The US-based multinational plans to start drilling in 2007 and is already putting up a new office block among the Portuguese colonial style buildings that grace Sao Tome's city centre.

Meanwhile the US government is promoting plans to extend the runway of Sao Tome's small airport and build a new deep-water port on the island at an estimated cost of US $500 million - as much as Sao Tome would earn from 100 years of cocoa exports, its traditional foreign exchange earner.

So far, no-one has proven that there is a single barrel of commercially exploitable oil in the deep Atlantic waters which surround Sao Tome and Principe.

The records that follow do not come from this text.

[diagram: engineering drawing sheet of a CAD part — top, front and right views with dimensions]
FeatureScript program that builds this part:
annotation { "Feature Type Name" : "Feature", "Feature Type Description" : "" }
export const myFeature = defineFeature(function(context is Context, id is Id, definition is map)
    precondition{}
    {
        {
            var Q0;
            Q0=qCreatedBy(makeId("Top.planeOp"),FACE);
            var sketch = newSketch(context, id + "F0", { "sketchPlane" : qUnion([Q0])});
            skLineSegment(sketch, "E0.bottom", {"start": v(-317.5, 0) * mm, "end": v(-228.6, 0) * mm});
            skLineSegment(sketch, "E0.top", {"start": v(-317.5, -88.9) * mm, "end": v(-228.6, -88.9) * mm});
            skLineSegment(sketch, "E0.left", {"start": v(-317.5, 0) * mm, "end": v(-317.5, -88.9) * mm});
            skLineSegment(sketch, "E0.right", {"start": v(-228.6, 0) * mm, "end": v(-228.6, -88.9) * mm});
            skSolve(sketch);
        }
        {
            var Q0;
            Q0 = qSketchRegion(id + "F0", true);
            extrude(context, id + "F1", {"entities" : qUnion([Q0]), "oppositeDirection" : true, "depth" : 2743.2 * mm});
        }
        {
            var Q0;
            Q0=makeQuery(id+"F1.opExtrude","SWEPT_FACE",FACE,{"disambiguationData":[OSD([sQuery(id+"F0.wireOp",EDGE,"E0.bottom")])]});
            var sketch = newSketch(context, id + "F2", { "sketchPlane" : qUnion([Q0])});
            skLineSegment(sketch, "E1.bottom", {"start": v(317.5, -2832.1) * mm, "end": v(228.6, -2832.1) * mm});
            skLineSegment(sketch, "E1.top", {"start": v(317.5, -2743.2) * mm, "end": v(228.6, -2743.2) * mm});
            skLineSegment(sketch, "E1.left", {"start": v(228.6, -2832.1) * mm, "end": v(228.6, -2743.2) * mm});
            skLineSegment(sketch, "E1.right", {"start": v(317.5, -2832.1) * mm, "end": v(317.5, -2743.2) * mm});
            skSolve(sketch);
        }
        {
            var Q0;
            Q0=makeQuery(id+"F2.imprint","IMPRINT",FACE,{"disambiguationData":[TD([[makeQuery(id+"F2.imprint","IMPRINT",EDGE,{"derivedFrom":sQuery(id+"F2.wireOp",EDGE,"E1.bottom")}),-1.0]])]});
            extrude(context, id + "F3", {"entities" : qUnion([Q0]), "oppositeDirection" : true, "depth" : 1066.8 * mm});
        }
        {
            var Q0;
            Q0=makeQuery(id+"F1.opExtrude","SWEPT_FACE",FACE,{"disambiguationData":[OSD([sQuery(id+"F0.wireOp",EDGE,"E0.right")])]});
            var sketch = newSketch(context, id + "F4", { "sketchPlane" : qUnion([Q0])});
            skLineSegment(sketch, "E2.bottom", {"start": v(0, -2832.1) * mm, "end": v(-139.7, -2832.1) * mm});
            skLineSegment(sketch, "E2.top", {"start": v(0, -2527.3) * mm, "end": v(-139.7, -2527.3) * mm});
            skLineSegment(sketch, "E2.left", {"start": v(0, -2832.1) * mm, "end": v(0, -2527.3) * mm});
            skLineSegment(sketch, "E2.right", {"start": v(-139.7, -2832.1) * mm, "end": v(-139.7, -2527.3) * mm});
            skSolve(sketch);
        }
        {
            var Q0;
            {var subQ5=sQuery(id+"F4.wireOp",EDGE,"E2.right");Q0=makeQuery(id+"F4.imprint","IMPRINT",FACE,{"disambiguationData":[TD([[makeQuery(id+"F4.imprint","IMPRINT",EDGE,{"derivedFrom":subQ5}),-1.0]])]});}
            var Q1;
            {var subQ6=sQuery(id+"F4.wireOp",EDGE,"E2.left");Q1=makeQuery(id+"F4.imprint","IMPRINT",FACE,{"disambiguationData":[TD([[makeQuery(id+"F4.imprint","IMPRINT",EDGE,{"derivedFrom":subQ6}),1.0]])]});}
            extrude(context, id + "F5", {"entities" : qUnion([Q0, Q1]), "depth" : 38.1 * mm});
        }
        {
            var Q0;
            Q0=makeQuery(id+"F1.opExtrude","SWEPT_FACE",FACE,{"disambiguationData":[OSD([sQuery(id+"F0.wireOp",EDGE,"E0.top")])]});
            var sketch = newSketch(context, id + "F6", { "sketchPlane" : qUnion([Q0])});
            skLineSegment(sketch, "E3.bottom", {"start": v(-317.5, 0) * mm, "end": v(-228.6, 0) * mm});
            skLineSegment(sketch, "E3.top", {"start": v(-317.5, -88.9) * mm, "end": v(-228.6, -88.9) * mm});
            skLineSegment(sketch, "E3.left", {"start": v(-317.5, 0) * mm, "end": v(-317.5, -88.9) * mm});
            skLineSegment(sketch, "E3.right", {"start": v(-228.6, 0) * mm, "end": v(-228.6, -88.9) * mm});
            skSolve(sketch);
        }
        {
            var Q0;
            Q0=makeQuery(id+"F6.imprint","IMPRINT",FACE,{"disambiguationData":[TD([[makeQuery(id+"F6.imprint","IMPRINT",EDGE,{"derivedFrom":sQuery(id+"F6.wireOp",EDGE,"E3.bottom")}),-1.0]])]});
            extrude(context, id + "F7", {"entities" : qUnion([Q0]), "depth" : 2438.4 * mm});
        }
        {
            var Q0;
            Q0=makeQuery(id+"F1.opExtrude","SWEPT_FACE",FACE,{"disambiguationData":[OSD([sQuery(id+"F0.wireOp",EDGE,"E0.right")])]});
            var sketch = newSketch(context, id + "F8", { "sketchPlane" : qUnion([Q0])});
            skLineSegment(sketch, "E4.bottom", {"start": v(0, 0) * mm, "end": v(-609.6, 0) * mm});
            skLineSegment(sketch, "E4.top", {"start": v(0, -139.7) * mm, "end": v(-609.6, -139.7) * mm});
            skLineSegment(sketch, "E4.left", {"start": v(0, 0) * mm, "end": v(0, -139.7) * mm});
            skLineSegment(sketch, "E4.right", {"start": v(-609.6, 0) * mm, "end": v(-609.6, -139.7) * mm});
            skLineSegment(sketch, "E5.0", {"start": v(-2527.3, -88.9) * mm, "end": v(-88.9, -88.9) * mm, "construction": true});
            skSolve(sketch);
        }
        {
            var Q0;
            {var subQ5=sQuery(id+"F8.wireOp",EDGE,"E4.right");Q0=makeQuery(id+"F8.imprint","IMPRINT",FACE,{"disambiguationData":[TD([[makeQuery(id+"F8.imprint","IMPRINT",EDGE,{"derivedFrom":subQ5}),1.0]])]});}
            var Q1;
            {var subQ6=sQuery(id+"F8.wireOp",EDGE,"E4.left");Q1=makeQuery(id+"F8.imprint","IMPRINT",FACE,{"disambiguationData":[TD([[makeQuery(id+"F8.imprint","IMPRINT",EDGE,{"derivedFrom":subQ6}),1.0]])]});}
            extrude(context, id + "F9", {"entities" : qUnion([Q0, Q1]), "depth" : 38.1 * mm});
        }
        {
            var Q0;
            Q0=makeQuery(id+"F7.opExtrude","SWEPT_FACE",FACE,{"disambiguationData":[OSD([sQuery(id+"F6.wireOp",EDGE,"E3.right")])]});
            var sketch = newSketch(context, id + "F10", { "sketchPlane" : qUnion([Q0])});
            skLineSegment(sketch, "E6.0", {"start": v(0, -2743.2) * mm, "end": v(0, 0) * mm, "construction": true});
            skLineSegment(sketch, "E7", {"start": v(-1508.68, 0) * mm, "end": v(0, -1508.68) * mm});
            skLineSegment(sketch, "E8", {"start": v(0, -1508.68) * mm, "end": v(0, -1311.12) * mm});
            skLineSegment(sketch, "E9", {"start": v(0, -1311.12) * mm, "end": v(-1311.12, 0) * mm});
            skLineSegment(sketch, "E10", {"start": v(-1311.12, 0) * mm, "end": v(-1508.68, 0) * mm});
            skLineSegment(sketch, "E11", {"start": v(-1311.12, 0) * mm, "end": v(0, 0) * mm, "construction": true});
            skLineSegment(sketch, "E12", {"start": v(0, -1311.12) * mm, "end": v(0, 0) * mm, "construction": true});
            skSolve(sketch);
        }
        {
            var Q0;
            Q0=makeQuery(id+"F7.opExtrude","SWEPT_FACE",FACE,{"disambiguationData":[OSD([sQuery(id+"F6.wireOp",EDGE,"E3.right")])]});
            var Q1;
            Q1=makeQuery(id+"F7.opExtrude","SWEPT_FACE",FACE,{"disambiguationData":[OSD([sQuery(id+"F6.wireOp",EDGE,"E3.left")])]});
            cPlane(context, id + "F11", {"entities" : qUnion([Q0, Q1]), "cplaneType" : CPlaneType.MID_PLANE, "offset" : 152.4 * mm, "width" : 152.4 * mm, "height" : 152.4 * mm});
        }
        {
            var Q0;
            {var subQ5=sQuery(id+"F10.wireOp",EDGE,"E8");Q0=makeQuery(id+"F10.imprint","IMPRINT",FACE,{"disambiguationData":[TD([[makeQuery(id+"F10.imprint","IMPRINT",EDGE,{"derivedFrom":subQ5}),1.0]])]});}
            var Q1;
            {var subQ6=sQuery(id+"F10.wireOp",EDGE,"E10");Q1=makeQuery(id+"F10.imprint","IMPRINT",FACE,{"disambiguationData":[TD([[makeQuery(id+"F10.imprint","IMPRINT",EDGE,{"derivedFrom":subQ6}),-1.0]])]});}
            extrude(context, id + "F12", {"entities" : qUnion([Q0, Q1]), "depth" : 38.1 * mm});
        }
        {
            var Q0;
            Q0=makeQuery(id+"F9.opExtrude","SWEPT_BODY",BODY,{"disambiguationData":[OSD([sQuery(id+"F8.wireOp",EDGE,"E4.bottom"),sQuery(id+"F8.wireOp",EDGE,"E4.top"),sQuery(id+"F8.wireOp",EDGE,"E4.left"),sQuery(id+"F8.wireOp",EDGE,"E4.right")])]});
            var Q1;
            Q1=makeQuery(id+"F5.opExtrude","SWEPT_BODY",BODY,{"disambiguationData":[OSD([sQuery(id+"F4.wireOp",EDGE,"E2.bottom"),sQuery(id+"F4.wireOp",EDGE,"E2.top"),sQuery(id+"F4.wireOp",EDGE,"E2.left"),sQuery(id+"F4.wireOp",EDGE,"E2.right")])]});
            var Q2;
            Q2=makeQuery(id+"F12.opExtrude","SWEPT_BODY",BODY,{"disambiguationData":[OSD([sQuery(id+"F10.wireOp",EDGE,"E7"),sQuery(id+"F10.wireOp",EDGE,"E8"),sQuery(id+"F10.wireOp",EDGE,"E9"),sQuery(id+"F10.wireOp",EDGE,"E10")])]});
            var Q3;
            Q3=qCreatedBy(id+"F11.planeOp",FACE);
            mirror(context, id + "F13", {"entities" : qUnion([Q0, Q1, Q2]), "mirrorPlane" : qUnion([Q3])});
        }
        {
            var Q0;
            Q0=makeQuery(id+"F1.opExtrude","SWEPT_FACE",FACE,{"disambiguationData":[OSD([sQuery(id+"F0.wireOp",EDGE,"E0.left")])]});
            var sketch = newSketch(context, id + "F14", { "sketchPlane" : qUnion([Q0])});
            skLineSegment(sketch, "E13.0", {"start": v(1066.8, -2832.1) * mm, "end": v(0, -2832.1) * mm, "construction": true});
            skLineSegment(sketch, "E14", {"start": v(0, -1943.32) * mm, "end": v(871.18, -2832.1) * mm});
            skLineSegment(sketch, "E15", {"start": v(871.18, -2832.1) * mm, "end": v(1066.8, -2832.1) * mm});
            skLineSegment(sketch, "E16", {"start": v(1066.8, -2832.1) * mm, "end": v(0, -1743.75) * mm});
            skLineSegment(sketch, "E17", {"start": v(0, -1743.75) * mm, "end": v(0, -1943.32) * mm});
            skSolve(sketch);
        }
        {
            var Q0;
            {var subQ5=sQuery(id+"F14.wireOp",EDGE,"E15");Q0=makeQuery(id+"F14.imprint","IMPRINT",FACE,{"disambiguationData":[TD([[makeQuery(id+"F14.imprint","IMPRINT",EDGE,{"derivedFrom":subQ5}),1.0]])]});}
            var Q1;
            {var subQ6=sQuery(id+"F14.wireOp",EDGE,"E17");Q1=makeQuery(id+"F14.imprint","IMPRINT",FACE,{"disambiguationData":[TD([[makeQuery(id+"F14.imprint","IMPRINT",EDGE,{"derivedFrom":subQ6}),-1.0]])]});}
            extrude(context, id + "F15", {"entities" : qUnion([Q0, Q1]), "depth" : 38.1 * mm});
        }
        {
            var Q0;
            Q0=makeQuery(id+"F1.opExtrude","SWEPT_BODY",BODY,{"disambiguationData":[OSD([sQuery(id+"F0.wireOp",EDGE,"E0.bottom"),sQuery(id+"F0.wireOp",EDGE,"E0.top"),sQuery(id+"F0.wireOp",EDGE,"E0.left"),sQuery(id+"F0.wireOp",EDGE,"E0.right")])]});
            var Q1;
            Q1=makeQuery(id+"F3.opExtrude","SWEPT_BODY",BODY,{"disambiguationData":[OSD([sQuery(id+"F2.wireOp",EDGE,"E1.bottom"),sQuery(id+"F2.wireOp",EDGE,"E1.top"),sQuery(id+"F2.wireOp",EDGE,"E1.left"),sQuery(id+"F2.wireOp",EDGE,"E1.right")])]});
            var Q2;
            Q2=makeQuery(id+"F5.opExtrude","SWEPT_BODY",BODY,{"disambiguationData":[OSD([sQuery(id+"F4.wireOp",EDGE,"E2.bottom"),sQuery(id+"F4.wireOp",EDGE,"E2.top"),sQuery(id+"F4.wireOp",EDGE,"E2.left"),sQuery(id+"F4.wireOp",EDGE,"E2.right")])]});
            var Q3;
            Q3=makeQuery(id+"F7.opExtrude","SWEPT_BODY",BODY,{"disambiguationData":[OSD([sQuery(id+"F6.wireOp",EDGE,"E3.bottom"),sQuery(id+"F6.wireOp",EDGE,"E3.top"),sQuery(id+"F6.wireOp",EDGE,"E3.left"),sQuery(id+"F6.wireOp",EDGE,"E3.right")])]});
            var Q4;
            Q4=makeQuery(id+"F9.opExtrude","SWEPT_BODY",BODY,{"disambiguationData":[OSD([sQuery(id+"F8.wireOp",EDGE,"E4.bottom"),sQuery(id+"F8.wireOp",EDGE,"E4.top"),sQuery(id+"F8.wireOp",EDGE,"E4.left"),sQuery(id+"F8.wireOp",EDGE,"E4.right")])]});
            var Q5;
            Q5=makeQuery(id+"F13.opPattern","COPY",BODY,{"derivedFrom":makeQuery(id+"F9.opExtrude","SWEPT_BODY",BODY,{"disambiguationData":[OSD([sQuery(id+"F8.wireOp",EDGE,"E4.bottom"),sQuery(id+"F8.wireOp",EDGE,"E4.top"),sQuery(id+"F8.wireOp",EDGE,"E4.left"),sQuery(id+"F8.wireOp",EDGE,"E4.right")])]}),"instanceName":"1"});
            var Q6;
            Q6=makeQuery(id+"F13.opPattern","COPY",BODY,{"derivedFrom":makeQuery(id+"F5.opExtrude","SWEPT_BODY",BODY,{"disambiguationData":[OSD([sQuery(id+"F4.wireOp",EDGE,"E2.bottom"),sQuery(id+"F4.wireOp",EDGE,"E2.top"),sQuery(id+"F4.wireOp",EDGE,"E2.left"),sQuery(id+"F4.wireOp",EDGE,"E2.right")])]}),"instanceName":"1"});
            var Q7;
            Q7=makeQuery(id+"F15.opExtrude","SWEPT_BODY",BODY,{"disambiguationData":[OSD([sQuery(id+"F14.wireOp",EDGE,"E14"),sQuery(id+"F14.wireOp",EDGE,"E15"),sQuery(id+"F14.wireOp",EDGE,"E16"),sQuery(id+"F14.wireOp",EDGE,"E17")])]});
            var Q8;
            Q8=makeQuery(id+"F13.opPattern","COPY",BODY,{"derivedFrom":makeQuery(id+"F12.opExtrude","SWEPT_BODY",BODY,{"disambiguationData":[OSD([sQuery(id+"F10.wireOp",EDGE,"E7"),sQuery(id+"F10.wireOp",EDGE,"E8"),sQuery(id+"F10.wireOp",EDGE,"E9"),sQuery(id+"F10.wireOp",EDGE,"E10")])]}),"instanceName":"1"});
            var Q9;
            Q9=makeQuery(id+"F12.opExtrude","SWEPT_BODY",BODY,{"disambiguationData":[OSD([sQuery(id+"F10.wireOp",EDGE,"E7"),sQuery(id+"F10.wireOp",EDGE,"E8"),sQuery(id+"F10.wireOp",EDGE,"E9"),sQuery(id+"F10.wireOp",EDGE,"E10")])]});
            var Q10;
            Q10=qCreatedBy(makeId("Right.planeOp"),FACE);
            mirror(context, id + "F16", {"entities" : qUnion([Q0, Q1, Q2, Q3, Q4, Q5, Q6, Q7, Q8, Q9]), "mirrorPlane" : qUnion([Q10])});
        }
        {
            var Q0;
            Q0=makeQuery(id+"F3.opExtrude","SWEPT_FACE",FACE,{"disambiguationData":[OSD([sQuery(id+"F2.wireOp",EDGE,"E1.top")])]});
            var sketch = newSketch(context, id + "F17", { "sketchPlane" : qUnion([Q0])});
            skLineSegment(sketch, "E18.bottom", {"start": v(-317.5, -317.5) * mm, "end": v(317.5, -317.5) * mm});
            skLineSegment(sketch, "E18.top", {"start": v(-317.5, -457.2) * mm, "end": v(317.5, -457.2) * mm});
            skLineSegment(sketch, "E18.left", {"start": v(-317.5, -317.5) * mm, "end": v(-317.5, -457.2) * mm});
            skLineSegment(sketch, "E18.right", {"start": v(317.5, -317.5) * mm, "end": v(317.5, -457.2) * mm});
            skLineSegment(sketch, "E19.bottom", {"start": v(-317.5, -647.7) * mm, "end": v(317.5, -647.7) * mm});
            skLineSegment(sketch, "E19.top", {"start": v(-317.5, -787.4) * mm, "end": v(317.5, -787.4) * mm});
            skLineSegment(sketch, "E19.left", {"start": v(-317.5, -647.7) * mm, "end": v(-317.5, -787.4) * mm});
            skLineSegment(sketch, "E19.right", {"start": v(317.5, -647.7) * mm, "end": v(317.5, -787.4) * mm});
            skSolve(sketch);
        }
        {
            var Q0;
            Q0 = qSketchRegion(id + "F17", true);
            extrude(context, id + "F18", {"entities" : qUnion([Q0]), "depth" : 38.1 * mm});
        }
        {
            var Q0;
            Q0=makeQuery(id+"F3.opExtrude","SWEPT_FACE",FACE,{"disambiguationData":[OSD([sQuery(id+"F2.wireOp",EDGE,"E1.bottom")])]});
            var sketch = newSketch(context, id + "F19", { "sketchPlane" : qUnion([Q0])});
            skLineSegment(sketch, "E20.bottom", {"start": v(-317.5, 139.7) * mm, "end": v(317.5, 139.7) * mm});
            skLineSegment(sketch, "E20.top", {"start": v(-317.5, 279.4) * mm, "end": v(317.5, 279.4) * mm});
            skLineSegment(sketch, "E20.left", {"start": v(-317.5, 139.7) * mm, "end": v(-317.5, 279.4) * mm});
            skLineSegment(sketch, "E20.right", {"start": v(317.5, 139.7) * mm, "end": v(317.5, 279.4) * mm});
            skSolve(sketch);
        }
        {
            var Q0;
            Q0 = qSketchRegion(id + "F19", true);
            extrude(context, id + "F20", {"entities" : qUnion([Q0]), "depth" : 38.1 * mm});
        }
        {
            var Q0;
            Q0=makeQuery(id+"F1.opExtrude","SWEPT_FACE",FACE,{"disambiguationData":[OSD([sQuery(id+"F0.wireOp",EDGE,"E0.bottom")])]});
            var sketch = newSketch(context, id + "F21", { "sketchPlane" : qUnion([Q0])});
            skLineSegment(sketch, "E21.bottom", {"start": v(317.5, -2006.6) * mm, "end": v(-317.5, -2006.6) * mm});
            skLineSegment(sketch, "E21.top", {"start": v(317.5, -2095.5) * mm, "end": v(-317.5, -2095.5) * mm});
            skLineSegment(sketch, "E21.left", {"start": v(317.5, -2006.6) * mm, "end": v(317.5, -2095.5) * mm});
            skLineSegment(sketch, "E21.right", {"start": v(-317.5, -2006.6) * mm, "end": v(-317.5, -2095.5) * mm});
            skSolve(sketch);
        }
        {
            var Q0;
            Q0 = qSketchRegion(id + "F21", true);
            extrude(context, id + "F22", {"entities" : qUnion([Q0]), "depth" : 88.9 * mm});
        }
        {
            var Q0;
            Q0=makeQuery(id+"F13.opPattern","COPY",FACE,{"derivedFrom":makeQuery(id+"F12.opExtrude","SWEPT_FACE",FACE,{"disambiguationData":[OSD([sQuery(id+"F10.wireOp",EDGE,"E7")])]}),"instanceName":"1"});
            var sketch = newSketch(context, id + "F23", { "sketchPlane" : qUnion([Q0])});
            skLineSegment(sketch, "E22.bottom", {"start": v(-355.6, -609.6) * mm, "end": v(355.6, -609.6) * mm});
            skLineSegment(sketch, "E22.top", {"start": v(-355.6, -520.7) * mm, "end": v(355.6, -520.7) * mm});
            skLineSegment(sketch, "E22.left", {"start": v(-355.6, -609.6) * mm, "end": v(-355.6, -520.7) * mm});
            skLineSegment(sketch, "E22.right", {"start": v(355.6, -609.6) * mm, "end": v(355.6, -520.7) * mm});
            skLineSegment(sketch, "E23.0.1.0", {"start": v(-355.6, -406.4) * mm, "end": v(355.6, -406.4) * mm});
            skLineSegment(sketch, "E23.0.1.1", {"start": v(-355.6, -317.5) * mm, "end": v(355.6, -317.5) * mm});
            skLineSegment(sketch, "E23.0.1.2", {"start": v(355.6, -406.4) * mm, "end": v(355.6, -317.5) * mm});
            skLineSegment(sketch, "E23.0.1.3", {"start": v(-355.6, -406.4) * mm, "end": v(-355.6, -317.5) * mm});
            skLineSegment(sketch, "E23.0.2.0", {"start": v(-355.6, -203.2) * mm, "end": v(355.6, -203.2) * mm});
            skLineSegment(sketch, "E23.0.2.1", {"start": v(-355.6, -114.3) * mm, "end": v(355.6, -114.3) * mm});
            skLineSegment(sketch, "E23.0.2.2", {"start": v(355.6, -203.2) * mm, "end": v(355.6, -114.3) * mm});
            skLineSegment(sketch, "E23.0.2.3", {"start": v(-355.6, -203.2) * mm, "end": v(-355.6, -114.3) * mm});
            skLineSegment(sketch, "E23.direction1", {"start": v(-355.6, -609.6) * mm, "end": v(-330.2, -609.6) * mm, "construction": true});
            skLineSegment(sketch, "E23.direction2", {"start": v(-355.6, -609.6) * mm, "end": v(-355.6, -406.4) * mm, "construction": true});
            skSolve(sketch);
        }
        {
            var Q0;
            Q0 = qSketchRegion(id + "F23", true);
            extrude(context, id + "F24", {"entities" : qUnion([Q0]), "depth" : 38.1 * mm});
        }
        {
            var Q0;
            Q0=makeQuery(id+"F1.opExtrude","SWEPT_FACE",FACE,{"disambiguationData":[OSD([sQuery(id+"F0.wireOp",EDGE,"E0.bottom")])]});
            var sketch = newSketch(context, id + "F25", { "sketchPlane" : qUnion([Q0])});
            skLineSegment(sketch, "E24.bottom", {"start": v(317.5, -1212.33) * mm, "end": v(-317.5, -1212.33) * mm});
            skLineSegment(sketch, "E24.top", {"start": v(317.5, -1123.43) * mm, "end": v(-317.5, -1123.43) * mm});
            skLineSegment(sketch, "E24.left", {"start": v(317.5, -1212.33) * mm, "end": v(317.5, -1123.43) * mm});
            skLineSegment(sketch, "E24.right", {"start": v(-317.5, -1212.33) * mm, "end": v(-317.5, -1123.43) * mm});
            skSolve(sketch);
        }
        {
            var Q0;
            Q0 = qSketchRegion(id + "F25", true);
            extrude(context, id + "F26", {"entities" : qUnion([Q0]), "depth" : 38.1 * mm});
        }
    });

But its nearest neighbours, Nigeria, Equatorial Guinea and Gabon have all found offshore oil and the optimists speak of a new Kuwait.

On the AIDS front, health workers fear that Sao Tome could suffer a similar fate to nearby Equatorial Guinea, where the HIV infection rate has soared to 7.2 percent since the country started producing oil in 1991. According to the UN World Health Organisation (WHO) the HIV infection rate in Equatorial Guinea is continuing to rise fast and will soon hit 10 percent.

Meanwhile, there are fears that rising rural poverty and a steady migration of people from Sao Tome's largely abandoned cocoa plantations to the island's capital are leading to social breakdown and an increase in sexual abuse.

A local judge told PlusNews privately that there was an alarming increase in the number of rape cases and prosecutions for incest and the sexual abuse of minors in his court.

SOCIAL STIGMA HIDES THE PROBLEM

Amado Vaz highlighted the strong social stigma attached to HIV/AIDS in Sao Tome, where no living individual has admitted to having the disease and no association of people living with AIDS has so far been formed to provide mutual support and help break the taboos surrounding the pandemic.

People living with HIV/AIDS in the country are generally rejected by the communities in which they live and are shunned by their own families, he said.

The fact that homosexuality remains illegal in Sao Tome and Principe, as in many other African countries, does not help efforts to control the spread of AIDS either, the head of ASPF added, since gay sex existed, but had simply been driven underground.

Meanwhile, the AIDS clinic at the Ayres Menezes hospital in Sao Tome, supported by the French medical charity Medecins du Monde, provides free HIV testing for all, the treatment of opportunistic infections associated with AIDS and free ARV treatment for the lucky few.

And ASPF tries to spread the AIDS awareness message through a network of volunteer activists in the country's towns and villages, distributing free condoms as it does so.

Nevertheless ignorance of AIDS remains dangerously widespread in the sexually active segment of Sao Tome's population and according to UNICEF only 30 percent of the population use any form of contraceptive.

One 18-year-old girl interviewed in the street said she was not sure how the disease was transmitted, adding that she simply used condoms with her boyfriend to avoid getting pregnant.

The first case of AIDS was confirmed in Sao Tome in 1987, but there was a sudden increase in the number of people infected with the disease in 1998, when Gabon decided to expel all 3,000 Sao Tomeans living in the country and send them home.

Gabon has a relatively high HIV infection rate of 8.1 percent.

Unusually for Africa, Amado Vaz said, more men are HIV positive in Sao Tome than women, reflecting the fact that many male emigrants were possible returning from abroad already HIV-positive.